Through the use of B2B, companies in developing countries can create and sustain competitive advantage, get access to new and better suppliers and customers, etc (Wood, 2004). Proper attention to specific conditions of these countries can prevent negative effects and slow e-business adoption (García-Murillo, 2004). However, a successful B2B development project requires proper management of different types of Critical Success Factors (CSF). CSF are: “the conditions that need to be met to assure success of the system” (Poon and Wagner, 2001, p.395). CSFs can be categorised as emerging from economic, technological or organizational issues (Ewusi-Mensah and Przasnyski, 1994). Planning considerations should focus on important organizational factors, because they influence the other factors.
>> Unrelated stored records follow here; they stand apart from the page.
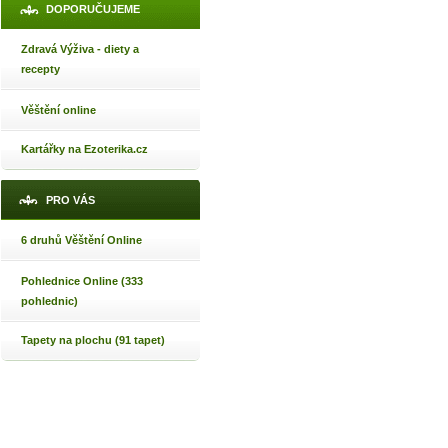
DOPORUČUJEME
Zdravá Výživa - diety a
recepty
Věštění online
Kartářky na Ezoterika.cz
PRO VÁS
6 druhů Věštění Online
Pohlednice Online (333
pohlednic)
Tapety na plochu (91 tapet)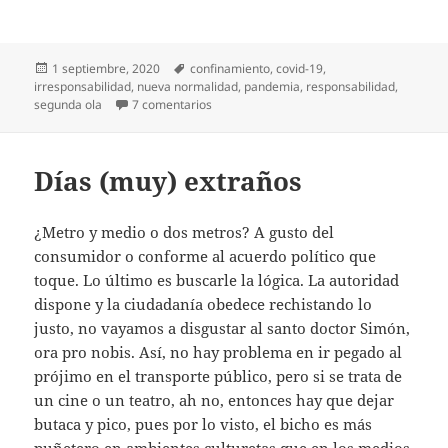
Publicado
Etiquetas
1 septiembre, 2020
confinamiento
,
covid-19
,
el
irresponsabilidad
,
nueva normalidad
,
pandemia
,
responsabilidad
,
en Diario de la segunda ola
segunda ola
7 comentarios
Días (muy) extraños
¿Metro y medio o dos metros? A gusto del
consumidor o conforme al acuerdo político que
toque. Lo último es buscarle la lógica. La autoridad
dispone y la ciudadanía obedece rechistando lo
justo, no vayamos a disgustar al santo doctor Simón,
ora pro nobis. Así, no hay problema en ir pegado al
prójimo en el transporte público, pero si se trata de
un cine o un teatro, ah no, entonces hay que dejar
butaca y pico, pues por lo visto, el bicho es más
puñetero en ambientes culturetas que en los medios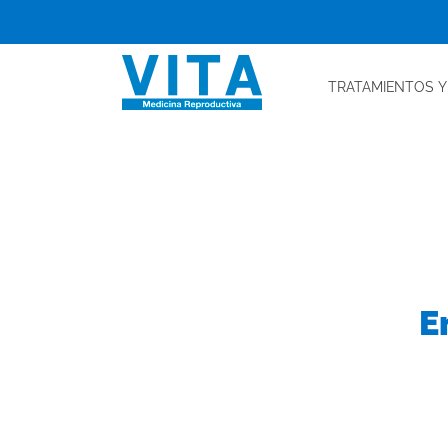
Skip
to
content
TRATAMIENTOS
Y
E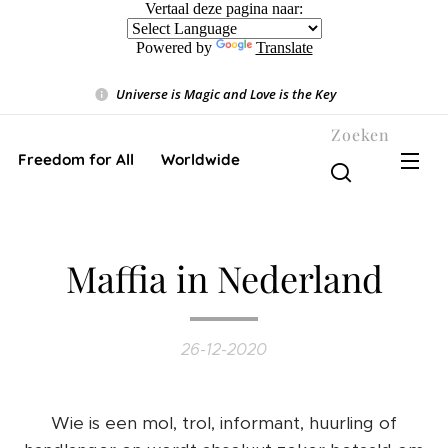
Vertaal deze pagina naar:
Powered by
Translate
Universe is Magic and Love is the Key
❤️
Zoeken
Freedom for All ❤️ Worldwide
Maffia in Nederland
26-12-2020
Wie is een mol, trol, informant, huurling of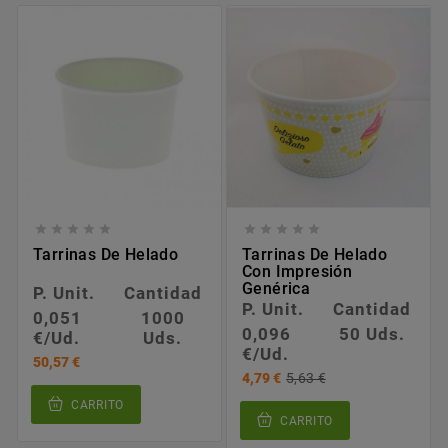










Tarrinas De Helado
Tarrinas De Helado
Con Impresión
Genérica
P. Unit.
Cantidad
P. Unit.
Cantidad
0,051
1000
0,096
50 Uds.
€/Ud.
Uds.
€/Ud.
50,57 €
4,79 €
5,63 €
CARRITO
CARRITO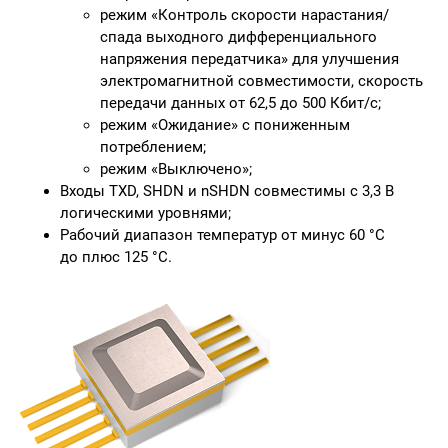
режим «Контроль скорости нарастания/
спада выходного дифференциального
напряжения передатчика» для улучшения
электромагнитной совместимости, скорость
передачи данных от 62,5 до 500 Кбит/с;
режим «Ожидание» с пониженным
потреблением;
режим «Выключено»;
Входы TXD, SHDN и nSHDN совместимы с 3,3 В
логическими уровнями;
Рабочий диапазон температур от минус 60 °С
до плюс 125 °C.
Circumstances in the developing countries also reveal the importance of trying to resolve organizational factors such as confidence and trust in order to establish a corporate culture where the benefits of sharing are viewed as important and natural. Leaders initiate this process by imposing his/her beliefs, values, and assumptions, but culture only arises when the assumptions of individuals lead to shared experiences (Schein, 2004). Thus, developing a culture is a long-term process, and the importance of planning and preparation is clear. Currently, the lack of means for dealing with CSF is accentuated by the fact that many B2B projects fail. Additionally, specific conditions in developing countries such as capacity of organizations to absorb, use, and adapt advances in science and technology must be studied (Salman, 2004). Organizations in developing countries must prepare themselves well to avoid pitfalls and achieve the full benefits of B2B. This is no different compared to developed countries. The difference is that developing countries lack suitable resources for such preparations, with regard to poverty, and inadequacy and instability of various resources in developing countries (Agoulu, 1997; Roy and Biswas, 2007; Purcell and Toland, 2004), together with low B2B maturity. There are barriers to e-commerce such as: low income levels, low literacy rates, lack of payment systems that support online transactions, and cultural resistance to online transaction-making (Ho et al, 2005). Our work contributes to better preparatory routines in organizations in developing countries.